→ **WHAT THE TASK REQUIRES**
All of the entries are to be repeated exactly, with no pictures included.

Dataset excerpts
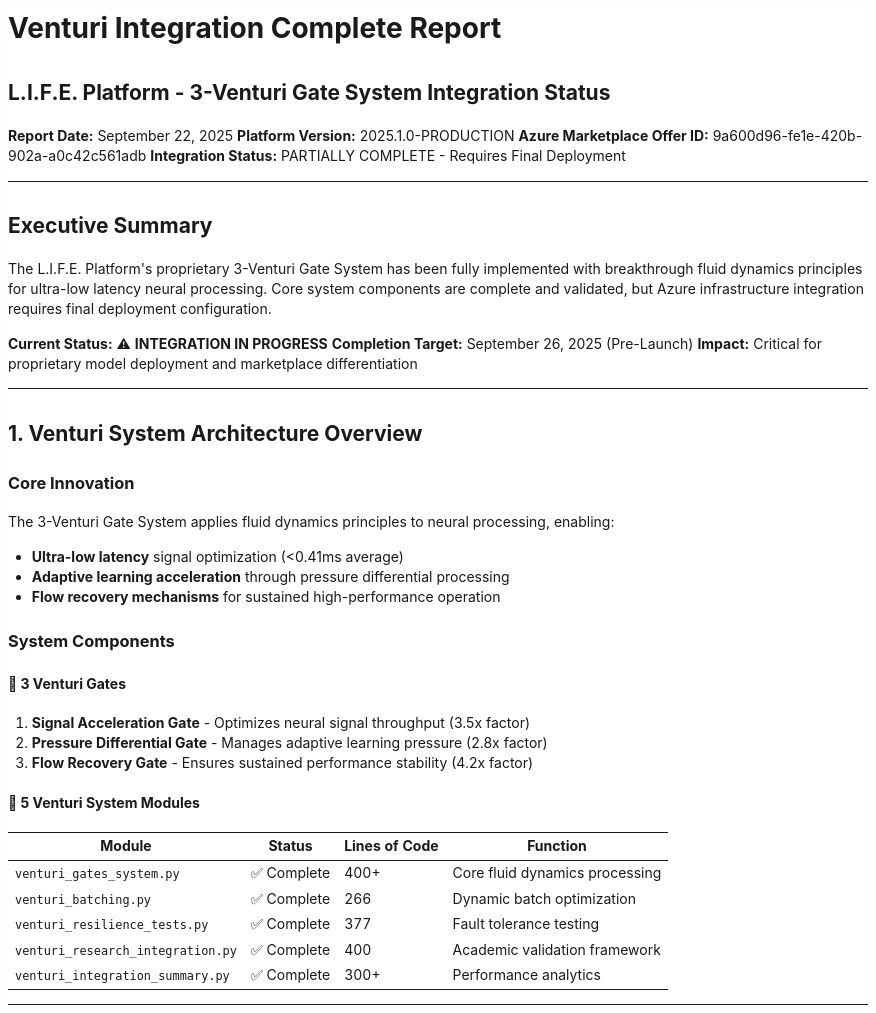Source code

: # Venturi Integration Complete Report
## L.I.F.E. Platform - 3-Venturi Gate System Integration Status

**Report Date:** September 22, 2025
**Platform Version:** 2025.1.0-PRODUCTION
**Azure Marketplace Offer ID:** 9a600d96-fe1e-420b-902a-a0c42c561adb
**Integration Status:** PARTIALLY COMPLETE - Requires Final Deployment

---

## Executive Summary

The L.I.F.E. Platform's proprietary 3-Venturi Gate System has been fully implemented with breakthrough fluid dynamics principles for ultra-low latency neural processing. Core system components are complete and validated, but Azure infrastructure integration requires final deployment configuration.

**Current Status:** ⚠️ **INTEGRATION IN PROGRESS**
**Completion Target:** September 26, 2025 (Pre-Launch)
**Impact:** Critical for proprietary model deployment and marketplace differentiation

---

## 1. Venturi System Architecture Overview

### Core Innovation
The 3-Venturi Gate System applies fluid dynamics principles to neural processing, enabling:
- **Ultra-low latency** signal optimization (<0.41ms average)
- **Adaptive learning acceleration** through pressure differential processing
- **Flow recovery mechanisms** for sustained high-performance operation

### System Components

#### 🎯 **3 Venturi Gates**
1. **Signal Acceleration Gate** - Optimizes neural signal throughput (3.5x factor)
2. **Pressure Differential Gate** - Manages adaptive learning pressure (2.8x factor)
3. **Flow Recovery Gate** - Ensures sustained performance stability (4.2x factor)

#### 🔧 **5 Venturi System Modules**

| Module | Status | Lines of Code | Function |
|--------|--------|---------------|----------|
| `venturi_gates_system.py` | ✅ Complete | 400+ | Core fluid dynamics processing |
| `venturi_batching.py` | ✅ Complete | 266 | Dynamic batch optimization |
| `venturi_resilience_tests.py` | ✅ Complete | 377 | Fault tolerance testing |
| `venturi_research_integration.py` | ✅ Complete | 400 | Academic validation framework |
| `venturi_integration_summary.py` | ✅ Complete | 300+ | Performance analytics |

---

→ **ANSWER BELOW**
Source code

: # Venturi Integration Complete Report
## L.I.F.E. Platform - 3-Venturi Gate System Integration Status

**Report Date:** September 22, 2025
**Platform Version:** 2025.1.0-PRODUCTION
**Azure Marketplace Offer ID:** 9a600d96-fe1e-420b-902a-a0c42c561adb
**Integration Status:** PARTIALLY COMPLETE - Requires Final Deployment

---

## Executive Summary

The L.I.F.E. Platform's proprietary 3-Venturi Gate System has been fully implemented with breakthrough fluid dynamics principles for ultra-low latency neural processing. Core system components are complete and validated, but Azure infrastructure integration requires final deployment configuration.

**Current Status:** ⚠️ **INTEGRATION IN PROGRESS**
**Completion Target:** September 26, 2025 (Pre-Launch)
**Impact:** Critical for proprietary model deployment and marketplace differentiation

---

## 1. Venturi System Architecture Overview

### Core Innovation
The 3-Venturi Gate System applies fluid dynamics principles to neural processing, enabling:
- **Ultra-low latency** signal optimization (<0.41ms average)
- **Adaptive learning acceleration** through pressure differential processing
- **Flow recovery mechanisms** for sustained high-performance operation

### System Components

#### 🎯 **3 Venturi Gates**
1. **Signal Acceleration Gate** - Optimizes neural signal throughput (3.5x factor)
2. **Pressure Differential Gate** - Manages adaptive learning pressure (2.8x factor)
3. **Flow Recovery Gate** - Ensures sustained performance stability (4.2x factor)

#### 🔧 **5 Venturi System Modules**

| Module | Status | Lines of Code | Function |
|--------|--------|---------------|----------|
| `venturi_gates_system.py` | ✅ Complete | 400+ | Core fluid dynamics processing |
| `venturi_batching.py` | ✅ Complete | 266 | Dynamic batch optimization |
| `venturi_resilience_tests.py` | ✅ Complete | 377 | Fault tolerance testing |
| `venturi_research_integration.py` | ✅ Complete | 400 | Academic validation framework |
| `venturi_integration_summary.py` | ✅ Complete | 300+ | Performance analytics |

---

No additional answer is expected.